Wolfram Eilenberger: Man kann sagen, dass die 20er Jahre eine Achsenzeit unserer heutigen Lebens- und Kulturform waren. Und tatsächlich ist es so, dass diese vier Gestalten, die ich gewählt habe, Ludwig Wittgenstein, Martin Heidegger, Walter Benjamin und Ernst Cassirer - als die "Zauberer" meines Buches - das Zelt des heutigen Denkens aufgeschlagen haben.

Die philosophischen Einzelkämpfer hatten wenig miteinander zu tun; zu verschieden waren ihre Herkunft, ihre sozialen Milieus und ihre philosophischen Intentionen. Worin besteht die Gemeinsamkeit dieser vier Philosophen?

Die vier Gestalten sind Beispiele für eine Gesamtbewegung des Philosophierens, in der Leben und Denken, Theorie und Existenz, Einfälle und Erfahrungen ganz eng geführt werden. Die Idee, dass man sein eigenes Philosophieren zu einem großen Programm vereinigt, ist eine Ursprungsidee der Philosophie, die von Sokrates in ausgezeichneter Weise verkörpert wird. Das ist ein Ideal, das ein jeder der vier Denker in seiner je eigenen Auffassung dessen, worum es beim Philosophieren geht, antreibt.
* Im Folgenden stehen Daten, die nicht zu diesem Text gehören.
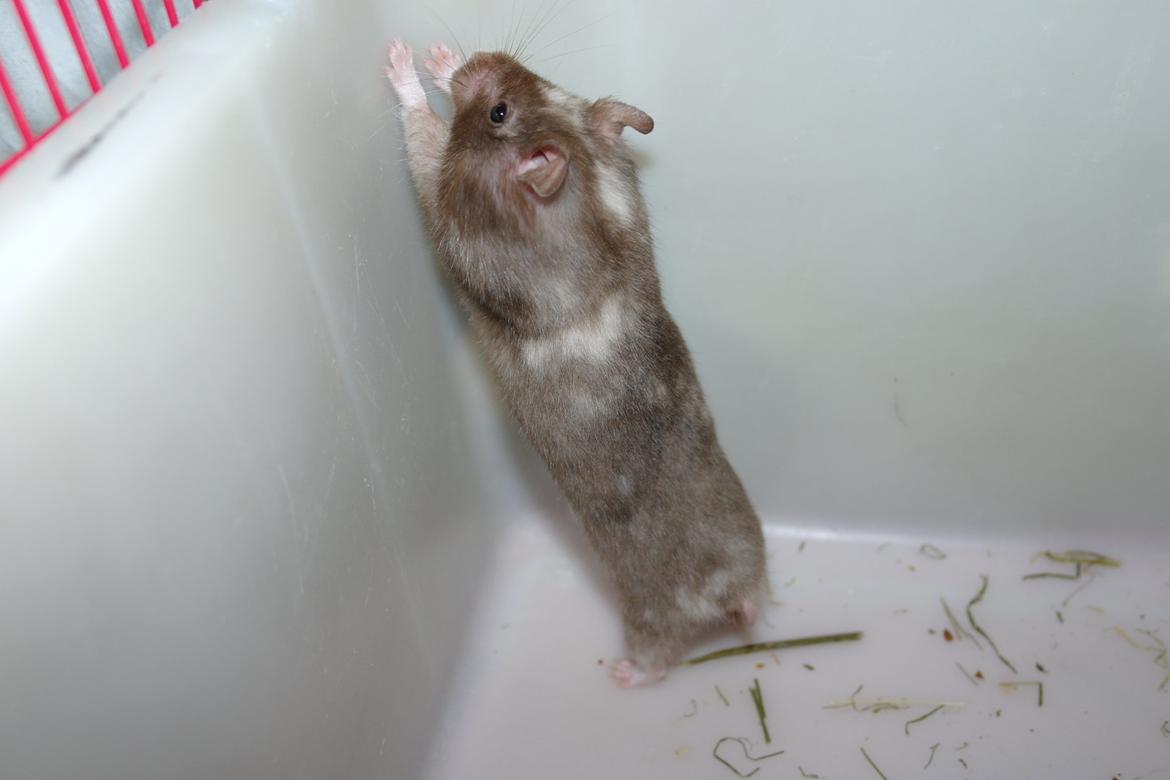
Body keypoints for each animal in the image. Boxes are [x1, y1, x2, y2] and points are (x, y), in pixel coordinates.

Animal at [384, 41, 766, 687]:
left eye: (500, 113)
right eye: (544, 78)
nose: (483, 56)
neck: (587, 185)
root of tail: (729, 592)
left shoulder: (454, 218)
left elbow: (427, 144)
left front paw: (408, 61)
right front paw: (443, 56)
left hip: (650, 610)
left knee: (662, 654)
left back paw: (625, 673)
Wie sehen die spezifischen Lebensstile der einzelnen Philosophen aus?

Benjamin ist der typische klassische weltläufige Prekariatsjournalist, der in der Großstadt leben will; der in Exzessen, sei es in der Spielsucht, sei es in den Bordellen, sei es in der Drogenerfahrung gewisse Extremformen der Erfahrungen auszumachen meint, die besonderen Erkenntniswert haben. Heidegger sucht den Rückzug in der Geborgenheit seines völkischen Umfeldes in der Hütte in Todtnauberg. Wittgenstein wird zum spirituell Suchenden, der in der Einsamkeit und Bedürfnislosigkeit nach geistiger Klarheit sucht. Und schließlich Cassirer - der klassisch bürgerliche, glückliche Denkbeamte, der aus dem großbürgerlichen Milieu heraus seine bildungsbürgerliche Tradition fortführt.

Sehen Sie Parallelen zur gegenwärtigen Lebenswelt?

Wenn man die vier Philosophen typologisch einordnet, stehen sie für vier Existenzweisen, die bis heute noch sehr aktuell sind. Ich glaube, wenn wir unseren Bekanntenkreis ansehen, finden wir Menschen, die jeweils eine dieser vier Sehnsüchte verkörpern: Wir haben den Ausstieg in die Spiritualität, eine bestimmte völkische Verankerung, wir haben den Großstadtroman und wir haben die Idee, dass man im Großbürgerlichen am Besten existiert.